Tuesday, April 16, 2013

Minor Cabbage Soup Experiment

Because I had lots of leftover cabbage from some slaw I made for a family Easter meal, I decided to make my cabbage soup recipe again. I used the same recipe as for the soup I made for Christmas, except this time I used chicken bouillon instead of homemade stock. In addition, I had both red cabbage and green cabbage left over from my slaw recipe (will discuss it on request), so I used both kinds of cabbage. The red cabbage changed the recipe significantly. Not only did it make the soup a rather odd shade of muddy brown, it gave the soup an earthier flavor.

My husband Eric liked the soup well enough, but found it somewhat unsatisfying because of the lack of meat. So I decided to cut up some leftover chorizo and add some to each bowl.
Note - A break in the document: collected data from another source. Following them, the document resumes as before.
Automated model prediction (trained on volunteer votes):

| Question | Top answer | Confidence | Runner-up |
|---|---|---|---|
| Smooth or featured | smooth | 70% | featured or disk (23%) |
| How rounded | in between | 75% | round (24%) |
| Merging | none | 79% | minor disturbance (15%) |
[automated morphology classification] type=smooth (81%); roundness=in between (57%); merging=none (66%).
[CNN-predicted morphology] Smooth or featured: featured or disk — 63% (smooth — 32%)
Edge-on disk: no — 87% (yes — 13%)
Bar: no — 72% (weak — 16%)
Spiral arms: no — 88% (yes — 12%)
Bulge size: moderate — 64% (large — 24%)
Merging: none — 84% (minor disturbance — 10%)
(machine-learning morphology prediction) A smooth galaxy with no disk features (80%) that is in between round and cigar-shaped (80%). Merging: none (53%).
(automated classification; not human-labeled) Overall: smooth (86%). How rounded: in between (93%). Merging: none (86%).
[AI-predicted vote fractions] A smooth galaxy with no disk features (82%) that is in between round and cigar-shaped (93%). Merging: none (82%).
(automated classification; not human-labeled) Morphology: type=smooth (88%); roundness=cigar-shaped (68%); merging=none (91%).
The first time I tried this, I overheated the sausage in the microwave almost to the point where it was crunchy. The effect was marvelous. The hit of fat and meatiness from the sausage bits nicely complements the earthiness of the cabbage. Eric and I really enjoyed it (he pronounced this modification "husband approved"). Consequently, I bought some more chorizo to add to the current batch of soup as we eat it.
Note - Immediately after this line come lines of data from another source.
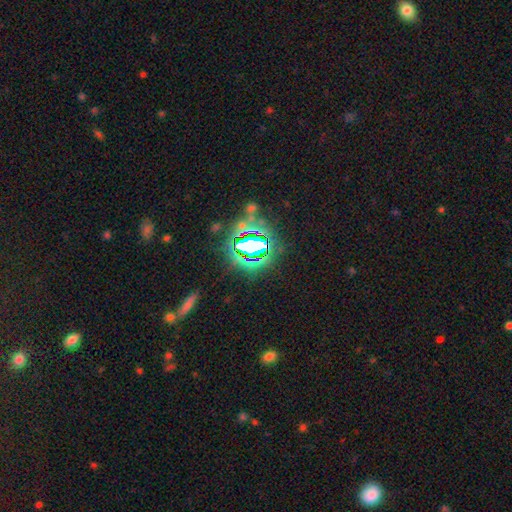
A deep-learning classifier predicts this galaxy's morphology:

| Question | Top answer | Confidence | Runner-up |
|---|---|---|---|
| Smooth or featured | star or artifact | 73% | smooth (15%) |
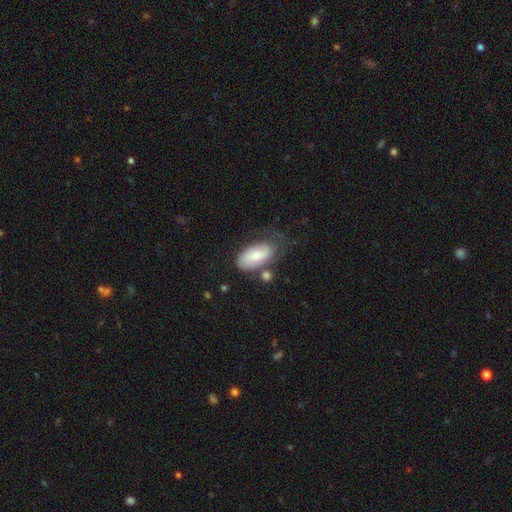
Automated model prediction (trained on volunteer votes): smooth-or-featured: smooth: 64% | featured or disk: 30% | star or artifact: 6%
  how-rounded: in between: 93% | cigar-shaped: 4% | round: 3%
  merging: none: 49% | minor disturbance: 27% | major disturbance: 14% | merger: 10%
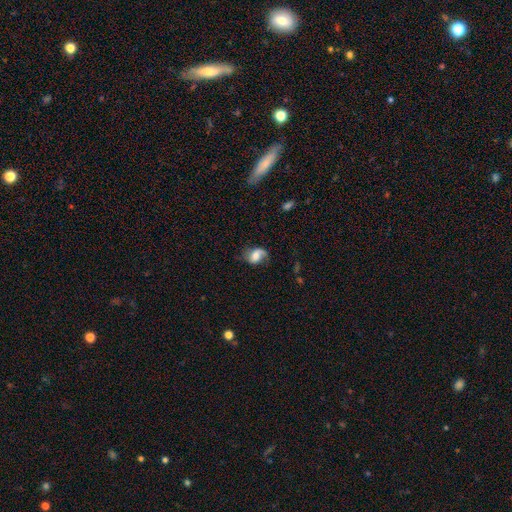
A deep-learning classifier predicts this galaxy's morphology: smooth-or-featured: featured or disk: 47% | smooth: 44% | star or artifact: 9%
  merging: none: 53% | minor disturbance: 27% | major disturbance: 18% | merger: 2%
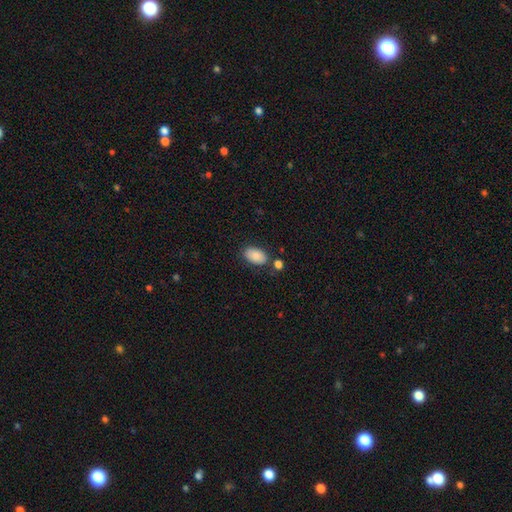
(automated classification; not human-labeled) This appears to be a smooth galaxy with no disk features (85%) that is in between round and cigar-shaped (93%). Merging: none (75%).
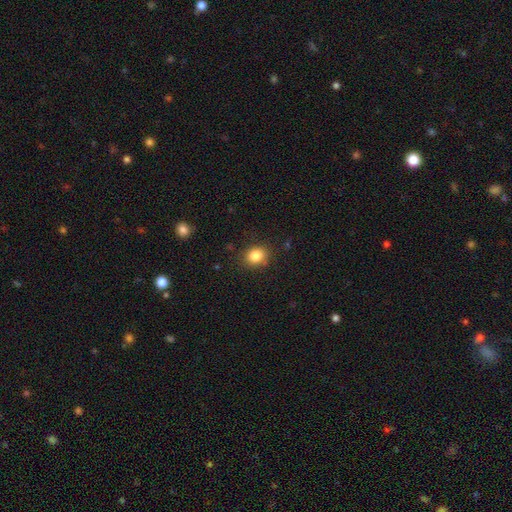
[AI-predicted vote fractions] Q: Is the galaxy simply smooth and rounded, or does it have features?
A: smooth — 84%.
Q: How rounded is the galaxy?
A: round — 59%.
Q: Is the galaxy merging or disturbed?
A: none — 84%.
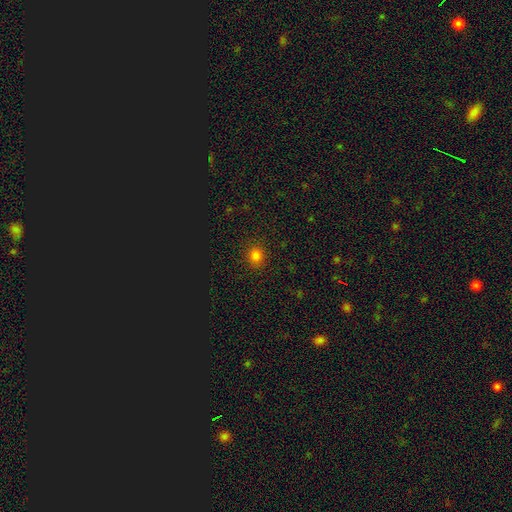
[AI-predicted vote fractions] Smooth or featured: smooth — 79% (star or artifact — 17%)
How rounded: round — 78% (in between — 21%)
Merging: none — 89% (minor disturbance — 7%)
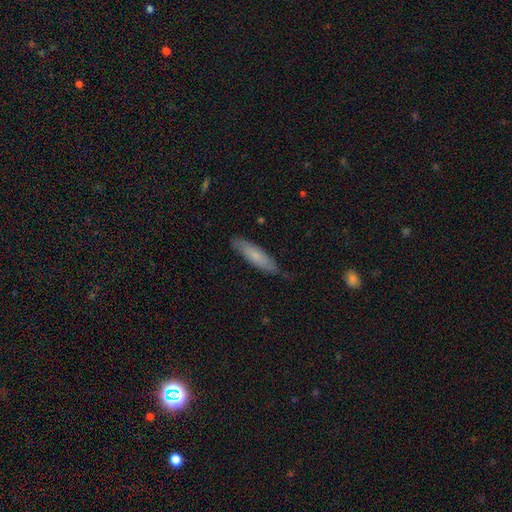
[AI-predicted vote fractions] Smooth or featured?
  - smooth: 70% *
  - featured or disk: 25%
  - star or artifact: 6%
How rounded?
  - cigar-shaped: 71% *
  - in between: 28%
  - round: 1%
Merging?
  - none: 77% *
  - minor disturbance: 19%
  - major disturbance: 3%
  - merger: 1%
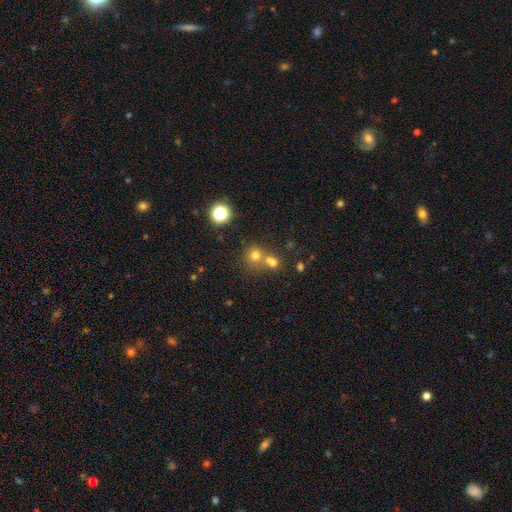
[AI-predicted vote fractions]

I am also considering mixing sausage into the next batch of cabbage soup I make, right after the simmering is done. Chorizo is a bit expensive for that purpose, but perhaps kielbasa will work. I think a pork sausage would work best, but if anyone has any other recommendations, I'd be very curious to hear them.
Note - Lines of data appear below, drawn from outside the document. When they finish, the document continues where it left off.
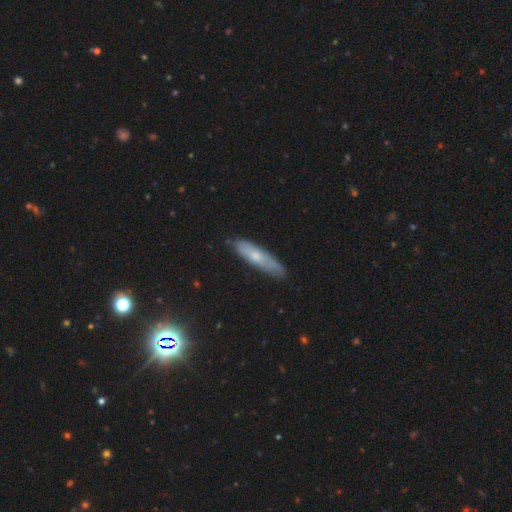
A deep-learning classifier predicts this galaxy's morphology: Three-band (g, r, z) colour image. It shows a smooth galaxy with no disk features (55%) that is cigar-shaped (73%). Merging: none (80%).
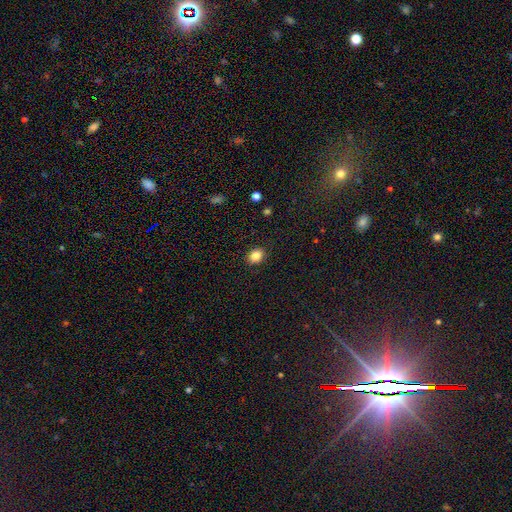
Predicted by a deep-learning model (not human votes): smooth_or_featured: smooth (p=0.85) [alt: star or artifact p=0.10]
how_rounded: in between (p=0.57) [alt: round p=0.42]
merging: none (p=0.89) [alt: minor disturbance p=0.08]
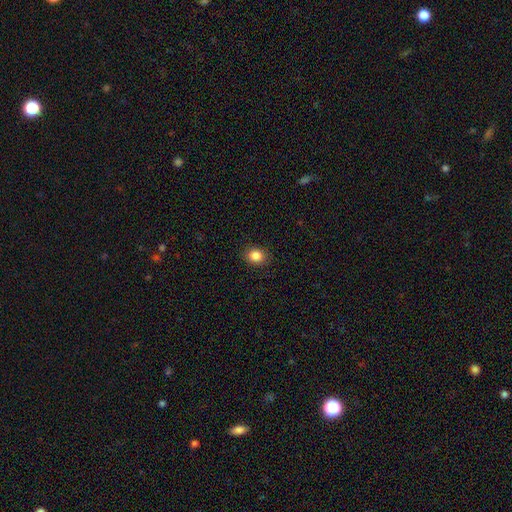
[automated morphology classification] Smooth or featured?
  - smooth: 86% *
  - star or artifact: 10%
  - featured or disk: 4%
How rounded?
  - round: 58% *
  - in between: 41%
  - cigar-shaped: 1%
Merging?
  - none: 89% *
  - minor disturbance: 8%
  - major disturbance: 2%
  - merger: 1%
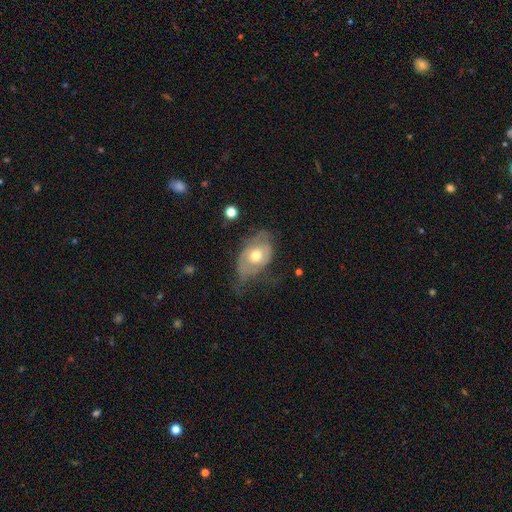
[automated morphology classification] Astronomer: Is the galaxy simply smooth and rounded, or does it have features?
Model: featured or disk — 51% (runner-up: smooth, 42%).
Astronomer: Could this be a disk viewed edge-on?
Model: no — 92%.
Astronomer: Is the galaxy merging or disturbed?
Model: none — 36% (runner-up: minor disturbance, 32%).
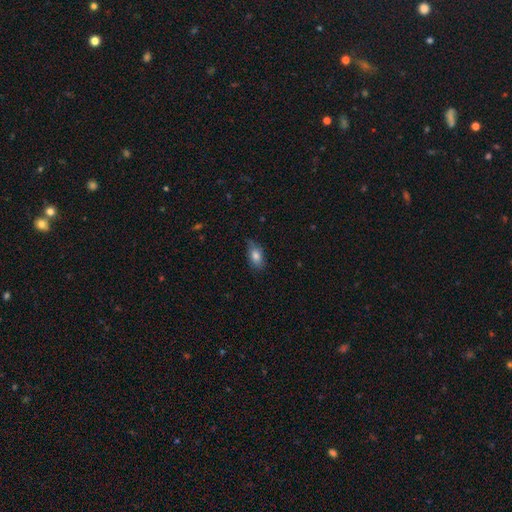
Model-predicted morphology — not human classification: This appears to be a smooth galaxy with no disk features (80%) that is in between round and cigar-shaped (86%). Merging: none (69%).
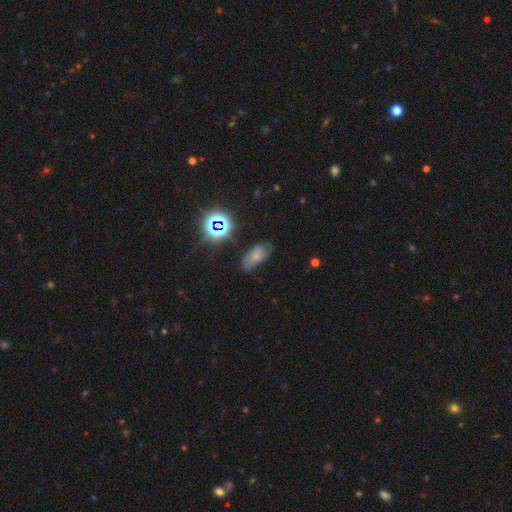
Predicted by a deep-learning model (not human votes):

  1. A slice of pre-cooked ham, gut into chunks, goes well in something like that. But best results are obtained by letting it simmer in the soup a while, rather than trying to make it crunchy and adding it as an embellishment.

    Smoked pork neck bones are also good additions, though once again you add them when you start the soup to give them time to get acquainted, and remove the actual bones before serving the soup.

    1. Hi, Dennis! Thanks for visiting.

      I could certainly add sausage/ham/pork whatever while cooking the soup. I'm not a fan of picking through soup to remove the bones (though removing ham bones would be much less finicky than what I went through removing the bones from my rabbit stew), and simmering pork parts in the soup will likely change the soup's texture somewhat. One could argue that making the mixture both meatier and less thick would be a good thing. (Eric refers to the product of the current recipe as "Filboid Studge", and I agree.)

      Another point is that ham and sausage have very different flavor qualities, and I think I like the smoked quality of cooked sausage rather better than I'd like ham for this particular soup. That's probably the main reason why I'm likely to stick with sausage, most of the time when I make this soup. Still, you've made a good point. I should try simmering ham parts in this recipe--I think I have some in the freezer--and taste test the results.

      Finally, leaving the basic soup as it is and adding "aftermarket" sausage bits (so to speak) make it easier to accommodate vegetarians or meat eaters who don't like pork. I note this as just an additional option, since it's not an issue for Eric and me; we both enjoy pork products.